Globally, the rate of growth for the 60-and-over population has surpassed that of every other generational group. This presents both an enormous design opportunity and a daunting challenge. In this section, we review diverse strategies and perspectives in the developing conversation around designing for aging.

- Laura Raskin

Design For Aging

DESIGN FOR AGING— Q&A JONATHAN KIRSCHENFELD

Like many U.S. cities, New York faces a one-two punch in housing, with a deficit of affordable units and a growing number of senior citizens on fixed incomes. Metropolis’s Katie Okamoto spoke with Jonathan Kirschenfeld, an architect and founder of the Institute for Public Architecture (IPA), a nonprofit that promotes interdisciplinary collaboration, about designing housing for seniors in New York. Kirschenfeld’s eponymous firm has made it a mission to prove that social housing can be good architecture.

Katie Okamoto: Let’s jump in with The Domenech, affordable senior housing in Brownsville, Brooklyn, that your firm completed in 2010. This was developed as a HUD [U.S. Department of Housing and Urban Development] Section 202 project. What was the project context, especially since the 202 program—which is specifically for low-income seniors—hasn’t been funded since 2012?

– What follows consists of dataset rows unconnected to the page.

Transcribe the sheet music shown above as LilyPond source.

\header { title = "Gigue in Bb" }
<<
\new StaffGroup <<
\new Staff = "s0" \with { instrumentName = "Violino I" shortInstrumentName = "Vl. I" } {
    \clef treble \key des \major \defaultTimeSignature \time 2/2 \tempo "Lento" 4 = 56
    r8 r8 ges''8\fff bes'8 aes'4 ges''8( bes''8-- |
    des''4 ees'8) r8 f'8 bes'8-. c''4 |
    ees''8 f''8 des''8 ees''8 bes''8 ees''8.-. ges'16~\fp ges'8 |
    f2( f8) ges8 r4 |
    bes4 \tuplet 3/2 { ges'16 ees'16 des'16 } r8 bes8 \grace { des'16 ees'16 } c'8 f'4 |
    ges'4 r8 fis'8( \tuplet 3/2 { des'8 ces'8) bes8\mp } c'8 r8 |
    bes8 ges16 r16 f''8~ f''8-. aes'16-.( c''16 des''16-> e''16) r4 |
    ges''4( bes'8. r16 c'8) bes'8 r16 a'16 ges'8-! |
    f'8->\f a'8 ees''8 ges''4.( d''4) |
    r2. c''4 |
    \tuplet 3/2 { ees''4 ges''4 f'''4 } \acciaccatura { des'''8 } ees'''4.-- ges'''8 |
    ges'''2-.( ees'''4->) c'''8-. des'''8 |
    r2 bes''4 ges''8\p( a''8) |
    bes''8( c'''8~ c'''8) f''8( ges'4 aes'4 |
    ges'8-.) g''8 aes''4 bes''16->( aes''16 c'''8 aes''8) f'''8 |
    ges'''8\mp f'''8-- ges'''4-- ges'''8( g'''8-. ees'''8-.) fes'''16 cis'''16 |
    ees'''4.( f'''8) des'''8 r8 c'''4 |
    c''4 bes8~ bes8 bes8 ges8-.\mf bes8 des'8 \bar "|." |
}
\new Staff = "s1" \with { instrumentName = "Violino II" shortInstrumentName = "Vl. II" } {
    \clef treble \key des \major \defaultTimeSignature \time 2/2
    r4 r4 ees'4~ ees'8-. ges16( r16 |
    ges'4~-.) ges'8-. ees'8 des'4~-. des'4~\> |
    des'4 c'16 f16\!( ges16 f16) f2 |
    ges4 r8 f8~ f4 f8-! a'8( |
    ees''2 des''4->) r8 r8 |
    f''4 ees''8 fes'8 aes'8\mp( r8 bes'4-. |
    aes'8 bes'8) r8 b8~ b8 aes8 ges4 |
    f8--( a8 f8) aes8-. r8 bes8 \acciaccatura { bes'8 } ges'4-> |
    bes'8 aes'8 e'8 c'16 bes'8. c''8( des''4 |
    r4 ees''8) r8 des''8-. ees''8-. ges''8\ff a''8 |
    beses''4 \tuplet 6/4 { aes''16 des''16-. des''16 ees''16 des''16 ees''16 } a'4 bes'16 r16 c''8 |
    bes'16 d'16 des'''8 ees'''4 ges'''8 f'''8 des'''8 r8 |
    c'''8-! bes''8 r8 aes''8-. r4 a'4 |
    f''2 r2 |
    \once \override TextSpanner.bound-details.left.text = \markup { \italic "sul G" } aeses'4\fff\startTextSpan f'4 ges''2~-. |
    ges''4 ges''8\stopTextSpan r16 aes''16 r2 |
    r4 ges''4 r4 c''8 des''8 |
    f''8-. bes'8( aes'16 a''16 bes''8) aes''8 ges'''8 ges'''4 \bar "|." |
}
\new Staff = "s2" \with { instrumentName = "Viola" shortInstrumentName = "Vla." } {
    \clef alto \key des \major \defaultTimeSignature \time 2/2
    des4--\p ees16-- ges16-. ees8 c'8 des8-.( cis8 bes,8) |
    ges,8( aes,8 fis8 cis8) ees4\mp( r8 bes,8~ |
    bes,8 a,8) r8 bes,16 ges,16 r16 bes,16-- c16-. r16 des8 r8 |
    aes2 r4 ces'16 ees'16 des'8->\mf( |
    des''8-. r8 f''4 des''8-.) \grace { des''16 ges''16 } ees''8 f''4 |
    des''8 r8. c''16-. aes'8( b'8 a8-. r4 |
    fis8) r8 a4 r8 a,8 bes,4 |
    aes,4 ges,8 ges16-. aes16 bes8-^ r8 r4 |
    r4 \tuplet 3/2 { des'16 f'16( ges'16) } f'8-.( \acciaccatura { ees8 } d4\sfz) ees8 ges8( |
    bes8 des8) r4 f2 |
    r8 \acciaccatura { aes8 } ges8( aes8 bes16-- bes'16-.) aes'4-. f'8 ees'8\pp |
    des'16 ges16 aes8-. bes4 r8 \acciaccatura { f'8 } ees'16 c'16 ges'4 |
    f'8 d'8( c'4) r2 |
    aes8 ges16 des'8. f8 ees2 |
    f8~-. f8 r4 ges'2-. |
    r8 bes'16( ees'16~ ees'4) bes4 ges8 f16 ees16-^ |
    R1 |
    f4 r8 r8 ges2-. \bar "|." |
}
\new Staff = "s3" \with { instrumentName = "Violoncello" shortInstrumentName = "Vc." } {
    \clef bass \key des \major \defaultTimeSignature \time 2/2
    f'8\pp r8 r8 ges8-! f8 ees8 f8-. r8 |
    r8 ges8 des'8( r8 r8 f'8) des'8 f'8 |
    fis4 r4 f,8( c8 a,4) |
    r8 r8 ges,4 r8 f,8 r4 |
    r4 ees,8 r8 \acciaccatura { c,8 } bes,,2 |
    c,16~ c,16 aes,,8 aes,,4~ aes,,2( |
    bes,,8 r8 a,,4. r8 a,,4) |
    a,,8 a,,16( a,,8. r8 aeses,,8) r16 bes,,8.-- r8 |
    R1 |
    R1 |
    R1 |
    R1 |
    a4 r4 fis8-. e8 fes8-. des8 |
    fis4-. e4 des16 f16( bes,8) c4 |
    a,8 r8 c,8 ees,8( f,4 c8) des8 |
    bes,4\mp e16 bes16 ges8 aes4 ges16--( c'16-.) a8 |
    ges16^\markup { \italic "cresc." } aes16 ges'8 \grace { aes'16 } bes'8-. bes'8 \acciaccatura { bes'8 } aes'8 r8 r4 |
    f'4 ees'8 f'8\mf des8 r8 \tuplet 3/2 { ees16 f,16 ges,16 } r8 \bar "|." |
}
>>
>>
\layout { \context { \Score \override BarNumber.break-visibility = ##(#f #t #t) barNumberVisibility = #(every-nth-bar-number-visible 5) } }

Jonathan Kirschenfeld: I knew Common Ground [now Breaking Ground] was probably the most adventurous, innovative, ambitious developer of supportive housing in New York City, and I really wanted to work with them. I designed a C-shaped plan for the site, which was 80 feet wide by 155 feet deep; it was very difficult to get 72 units on it otherwise. When we presented to HUD, they said, “Are you in the right office? Do you know what we build here? We build matchboxes.”